* _Aufgabe 1_
Können Sie den Absatz „Die Sensoren arbeiten nach dem Prinzip …“ im Text über ToF-Sensoren als kurze Stichpunktliste wiedergeben, ohne eine seiner Hauptaussagen auszulassen?
* _Aufgabe 2_
Wie geht der Text über ToF-Sensoren in der Hausautomatisierung nach seinem letzten Satz weiter? Schreiben Sie eine passende Fortsetzung.

Wie kann moderne Sensortechnik den Alltag sicherer und komfortabler machen? Diese Frage stand im Mittelpunkt einer Diplomarbeit, die den Einsatz von Time-of-Flight-Sensoren (ToF-Sensoren) in der Hausautomatisierung untersucht hat.
Die Sensoren arbeiten nach dem Prinzip der Laufzeitmessung von Lichtimpulsen und ermöglichen so beispielsweise eine zuverlässige Erkennung von geöffneten Fenstern. Damit können Heiz- und Klimaanlagen effizienter gesteuert und Energieverluste reduziert werden. Zusätzlich wurde gezeigt, dass sich die Sensoren auch problemlos in bestehende Systeme integrieren lassen – sogar als Ersatz für ältere Sensortypen, ohne dass Änderungen an der Technik notwendig sind.

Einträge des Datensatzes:
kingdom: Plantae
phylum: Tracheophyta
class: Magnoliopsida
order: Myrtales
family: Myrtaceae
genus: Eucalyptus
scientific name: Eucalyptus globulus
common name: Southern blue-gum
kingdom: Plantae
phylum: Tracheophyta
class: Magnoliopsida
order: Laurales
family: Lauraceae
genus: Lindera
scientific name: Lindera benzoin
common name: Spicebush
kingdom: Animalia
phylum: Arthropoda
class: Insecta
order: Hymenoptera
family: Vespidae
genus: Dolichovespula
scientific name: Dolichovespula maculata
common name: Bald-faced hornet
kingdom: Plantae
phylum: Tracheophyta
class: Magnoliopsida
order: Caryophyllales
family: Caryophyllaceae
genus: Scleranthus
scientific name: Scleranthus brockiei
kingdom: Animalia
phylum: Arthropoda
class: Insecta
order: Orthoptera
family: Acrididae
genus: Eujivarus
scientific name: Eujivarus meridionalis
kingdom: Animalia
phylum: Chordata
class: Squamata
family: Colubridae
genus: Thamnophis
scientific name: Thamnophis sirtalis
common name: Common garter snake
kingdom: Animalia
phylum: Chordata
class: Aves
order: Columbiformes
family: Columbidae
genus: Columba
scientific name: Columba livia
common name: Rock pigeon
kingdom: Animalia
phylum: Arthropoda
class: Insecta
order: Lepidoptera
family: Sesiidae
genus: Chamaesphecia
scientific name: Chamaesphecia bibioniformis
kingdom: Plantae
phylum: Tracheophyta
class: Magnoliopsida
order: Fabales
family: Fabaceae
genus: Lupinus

* _Lösung 1_
- Funktionsprinzip: Laufzeitmessung von Lichtimpulsen
- Anwendung: zuverlässige Erkennung geöffneter Fenster
- Nutzen: effizientere Steuerung von Heiz- und Klimaanlagen, geringere Energieverluste
- Integration: problemlos in bestehende Systeme, auch als Ersatz älterer Sensortypen ohne Änderungen an der Technik

* _Lösung 2_
Ein besonderes Augenmerk lag auf der praktischen Anwendung im Smart Home. So wurde eine Variante entwickelt, die kabellos kommuniziert und sich direkt in gängige Hausautomatisierungssysteme einbinden lässt. Auch das Thema Reichweite wurde berücksichtigt: Durch spezielle Erweiterungen können die Sensoren selbst in größeren Gebäuden zuverlässig eingesetzt werden.
Das Ergebnis ist eine zukunftsorientierte Lösung, die zeigt, wie moderne Sensortechnologie den Wohnkomfort steigern, Energie sparen und bestehende Systeme sinnvoll ergänzen kann.